***** Listed records
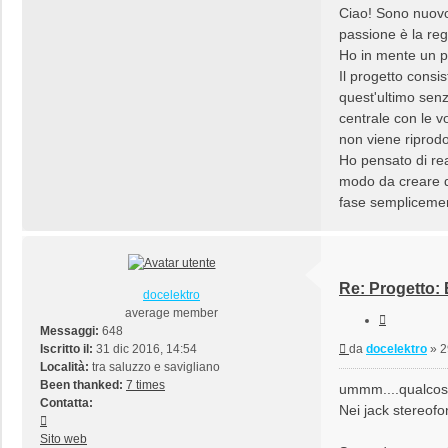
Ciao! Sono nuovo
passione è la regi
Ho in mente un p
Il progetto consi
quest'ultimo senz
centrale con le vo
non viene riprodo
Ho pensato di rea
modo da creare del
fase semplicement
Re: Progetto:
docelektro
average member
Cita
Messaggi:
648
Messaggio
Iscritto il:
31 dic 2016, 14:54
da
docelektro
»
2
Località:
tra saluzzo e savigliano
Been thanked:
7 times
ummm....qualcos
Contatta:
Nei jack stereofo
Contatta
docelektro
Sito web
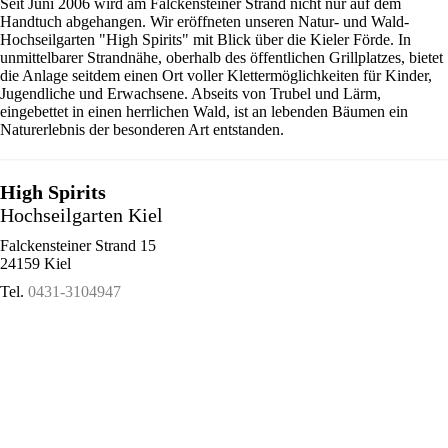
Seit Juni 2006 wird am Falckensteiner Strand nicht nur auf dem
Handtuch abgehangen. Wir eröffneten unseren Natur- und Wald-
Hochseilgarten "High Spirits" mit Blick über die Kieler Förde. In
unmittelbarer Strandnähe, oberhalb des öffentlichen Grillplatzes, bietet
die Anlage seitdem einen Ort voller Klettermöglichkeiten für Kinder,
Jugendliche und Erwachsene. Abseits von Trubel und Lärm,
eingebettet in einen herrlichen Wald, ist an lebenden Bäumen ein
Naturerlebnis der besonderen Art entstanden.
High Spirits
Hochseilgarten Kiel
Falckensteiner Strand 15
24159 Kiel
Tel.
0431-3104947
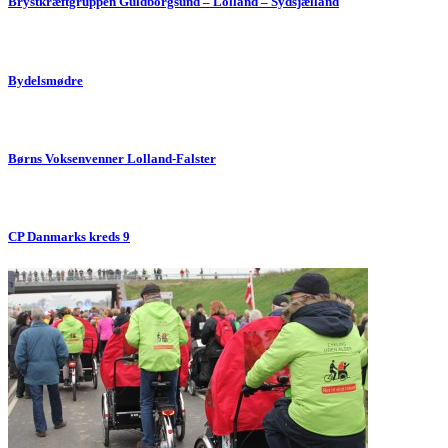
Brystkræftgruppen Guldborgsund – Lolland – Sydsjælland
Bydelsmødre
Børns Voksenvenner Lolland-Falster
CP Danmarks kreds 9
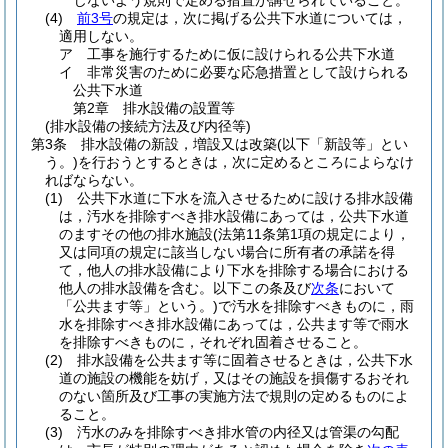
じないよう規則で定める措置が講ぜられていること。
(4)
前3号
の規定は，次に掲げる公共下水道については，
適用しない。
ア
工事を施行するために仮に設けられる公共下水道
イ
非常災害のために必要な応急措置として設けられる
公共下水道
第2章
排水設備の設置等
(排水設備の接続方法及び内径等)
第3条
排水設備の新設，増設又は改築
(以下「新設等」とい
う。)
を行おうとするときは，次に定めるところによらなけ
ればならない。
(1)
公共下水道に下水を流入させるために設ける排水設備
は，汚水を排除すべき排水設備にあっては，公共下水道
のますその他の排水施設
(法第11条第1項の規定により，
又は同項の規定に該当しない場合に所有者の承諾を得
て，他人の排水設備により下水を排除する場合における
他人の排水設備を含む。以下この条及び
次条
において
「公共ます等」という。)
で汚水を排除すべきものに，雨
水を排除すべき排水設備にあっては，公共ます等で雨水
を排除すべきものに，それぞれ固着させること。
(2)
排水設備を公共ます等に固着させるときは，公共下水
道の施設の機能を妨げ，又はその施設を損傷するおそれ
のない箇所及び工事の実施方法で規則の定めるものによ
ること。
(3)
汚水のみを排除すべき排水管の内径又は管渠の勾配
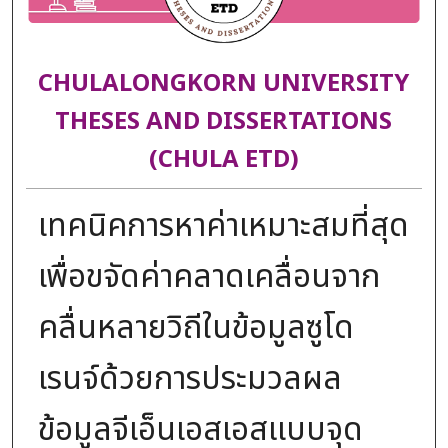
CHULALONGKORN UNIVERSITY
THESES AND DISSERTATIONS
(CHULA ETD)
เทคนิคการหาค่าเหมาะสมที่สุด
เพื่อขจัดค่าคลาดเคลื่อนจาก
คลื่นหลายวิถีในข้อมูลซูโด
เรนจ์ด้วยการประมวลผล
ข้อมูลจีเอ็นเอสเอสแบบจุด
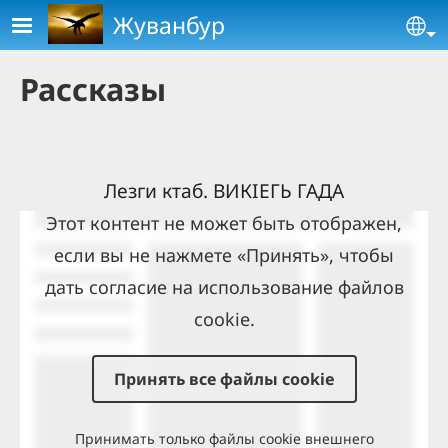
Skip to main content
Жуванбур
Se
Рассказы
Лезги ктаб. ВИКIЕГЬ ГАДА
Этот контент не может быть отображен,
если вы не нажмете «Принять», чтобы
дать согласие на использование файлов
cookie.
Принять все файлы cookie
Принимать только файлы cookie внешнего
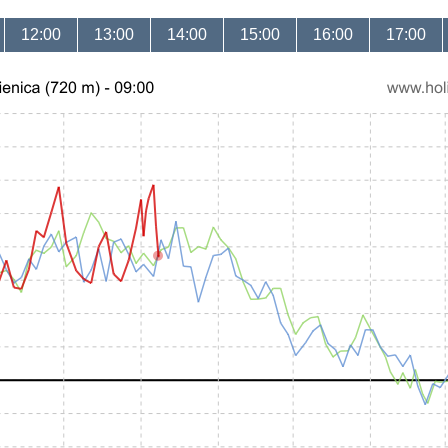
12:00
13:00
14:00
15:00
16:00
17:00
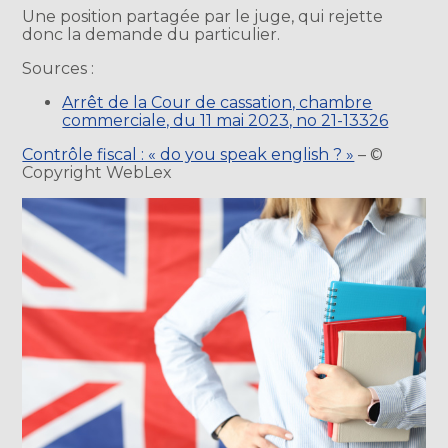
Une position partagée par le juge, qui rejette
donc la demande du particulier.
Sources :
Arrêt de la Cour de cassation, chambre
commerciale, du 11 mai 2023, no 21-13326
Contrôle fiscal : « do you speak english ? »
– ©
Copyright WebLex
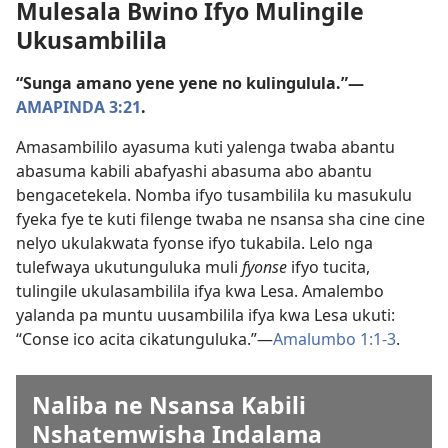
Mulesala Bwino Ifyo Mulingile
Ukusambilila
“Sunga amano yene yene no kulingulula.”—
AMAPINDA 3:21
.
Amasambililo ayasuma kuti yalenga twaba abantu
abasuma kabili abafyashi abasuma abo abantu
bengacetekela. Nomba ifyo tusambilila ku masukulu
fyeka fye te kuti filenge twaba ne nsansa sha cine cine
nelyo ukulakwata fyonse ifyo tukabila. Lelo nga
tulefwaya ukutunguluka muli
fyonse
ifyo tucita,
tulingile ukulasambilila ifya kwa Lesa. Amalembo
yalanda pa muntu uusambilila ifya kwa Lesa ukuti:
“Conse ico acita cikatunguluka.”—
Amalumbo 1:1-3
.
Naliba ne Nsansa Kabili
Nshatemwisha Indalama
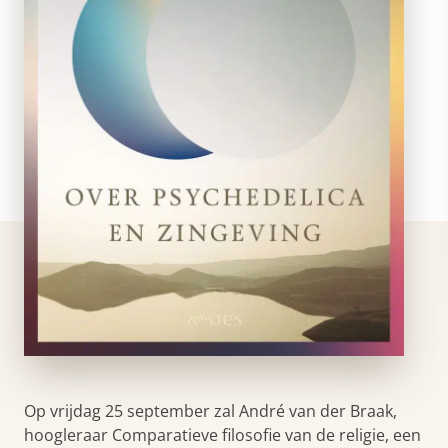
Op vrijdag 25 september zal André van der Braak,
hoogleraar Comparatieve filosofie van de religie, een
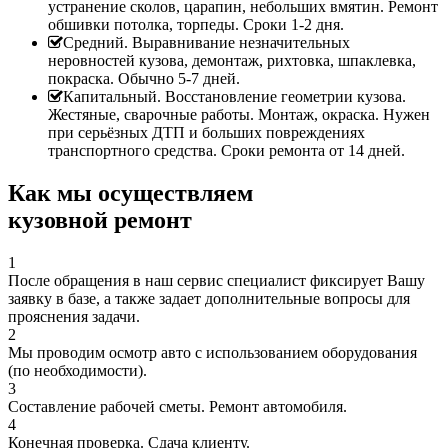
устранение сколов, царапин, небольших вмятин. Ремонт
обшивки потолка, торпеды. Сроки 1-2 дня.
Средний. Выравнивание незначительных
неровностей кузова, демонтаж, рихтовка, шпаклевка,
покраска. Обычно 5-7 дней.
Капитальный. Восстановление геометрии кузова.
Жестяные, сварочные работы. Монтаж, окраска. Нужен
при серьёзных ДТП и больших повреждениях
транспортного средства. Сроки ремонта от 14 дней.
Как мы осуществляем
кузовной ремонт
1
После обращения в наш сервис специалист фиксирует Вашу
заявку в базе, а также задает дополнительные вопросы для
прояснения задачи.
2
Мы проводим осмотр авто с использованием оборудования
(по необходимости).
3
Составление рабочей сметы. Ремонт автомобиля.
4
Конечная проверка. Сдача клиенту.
**********
In the records above, find each line with the word "Сроки" and copy it out.

• **Response to this task**
обшивки потолка, торпеды. Сроки 1-2 дня.
транспортного средства. Сроки ремонта от 14 дней.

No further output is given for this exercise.